Standard deviation (σ or s)

«The standard deviation of a population is denoted by σ and the standard deviation of a sample, by s [1].» It is a measure of dispersion or absolute variability [2,3] in original units (unit of measurement equal to that of the mean). It is the positive square root of the variance (σ2 or s2 or Var[X]). It «is useful as a measure of variation within a given set of data» [4]. «A small value of the standard deviation indicates that most values are close to the sample mean. A large value of the standard deviation indicates many values are far from the sample mean. Other words which are used to convey the concept of the standard deviation are “spread” and “scale.”» It is «the “typical” spread of observations about the sample mean [2].» It «is a numerical value used to indicate how widely individuals in a group vary. If individual observations vary greatly from the group mean, the standard deviation is big; and vice versa [1].»
Bibliographic references:
[1] Stattrek.com. (2016).

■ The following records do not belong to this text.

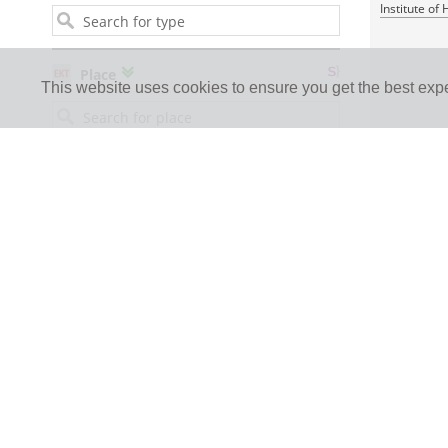
Institute of
Place
This website uses cookies to ensure you get the best exp
Person
1 JPEG
creators, contributors or references
RDF
Institution / collection
Language
Europeana type
Thumbnail or file license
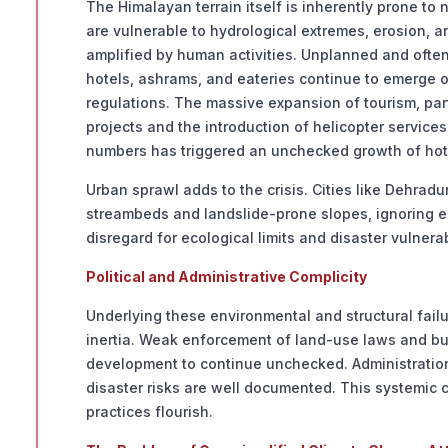
The Himalayan terrain itself is inherently prone to
are vulnerable to hydrological extremes, erosion, an
amplified by human activities. Unplanned and often i
hotels, ashrams, and eateries continue to emerge on
regulations. The massive expansion of tourism, par
projects and the introduction of helicopter service
numbers has triggered an unchecked growth of hot
Urban sprawl adds to the crisis. Cities like Dehra
streambeds and landslide-prone slopes, ignoring est
disregard for ecological limits and disaster vulnerabi
Political and Administrative Complicity
Underlying these environmental and structural failu
inertia. Weak enforcement of land-use laws and bui
development to continue unchecked. Administratio
disaster risks are well documented. This systemi
practices flourish.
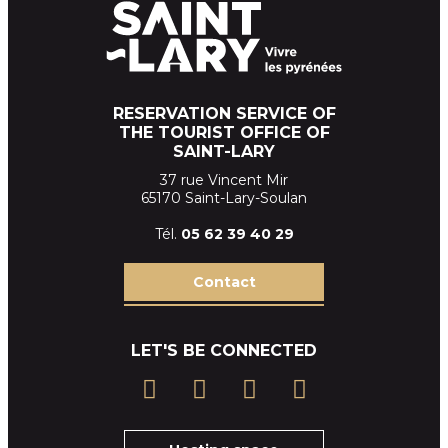
RESERVATION SERVICE OF
THE TOURIST OFFICE OF
SAINT-LARY
37 rue Vincent Mir
65170 Saint-Lary-Soulan
Tél.
05 62 39
40 29
Contact
LET'S BE CONNECTED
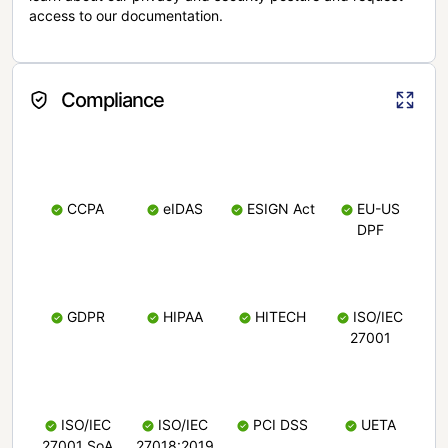
access to our documentation.
Compliance
CCPA
eIDAS
ESIGN Act
EU-US
DPF
GDPR
HIPAA
HITECH
ISO/IEC
27001
ISO/IEC
ISO/IEC
PCI DSS
UETA
27001 SoA
27018:2019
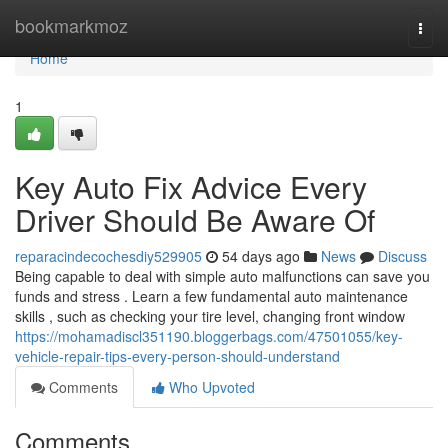
Home
bookmarkmoz
Togg
navi
Home
1
Key Auto Fix Advice Every
Driver Should Be Aware Of
reparacindecochesdiy529905
54 days ago
News
Discuss
Being capable to deal with simple auto malfunctions can save you
funds and stress . Learn a few fundamental auto maintenance
skills , such as checking your tire level, changing front window
https://mohamadiscl351190.bloggerbags.com/47501055/key-
vehicle-repair-tips-every-person-should-understand
Comments
Who Upvoted
Comments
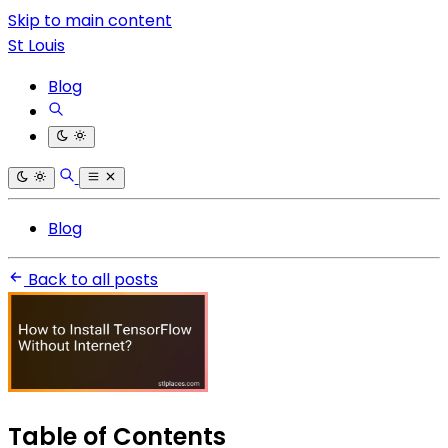
Skip to main content
St Louis
Blog
Blog
Back to all posts
Table of Contents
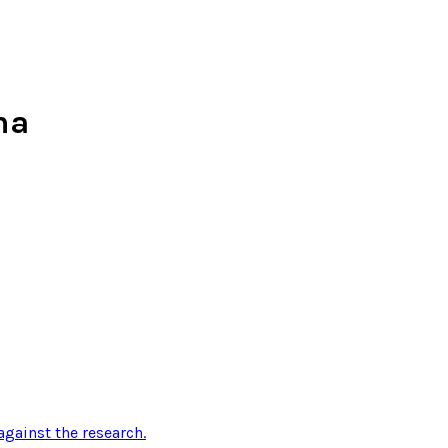
ma
gainst the research
.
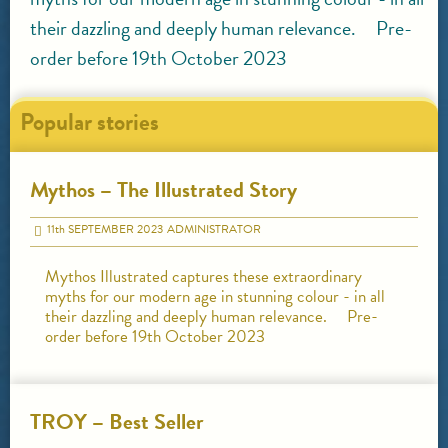
their dazzling and deeply human relevance. Pre-
order before 19th October 2023
Popular stories
Mythos – The Illustrated Story
11
th
SEPTEMBER 2023
ADMINISTRATOR
Mythos Illustrated captures these extraordinary
myths for our modern age in stunning colour - in all
their dazzling and deeply human relevance. Pre-
order before 19th October 2023
TROY – Best Seller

Statistics Dictionary. [online] Available at: http://stattrek.com/statistics/dictionary.aspx [Accessed 13 Nov. 2016].
[2] Supino, P. and Borer, J. (2012). Principles of research methodology. 1st ed. New York, NY: Springer.
[3] Doi, S. and Williams, G. (2013). Methods of clinical epidemiology. 1st ed. Berlin: Springer.
[4] Daniel, W. and Cross, C. (2013). Biostatistics: a foundation for analysis in the health sciences. 10th ed. Danvers, Massachusetts, USA: John Wiley & Sons, Inc.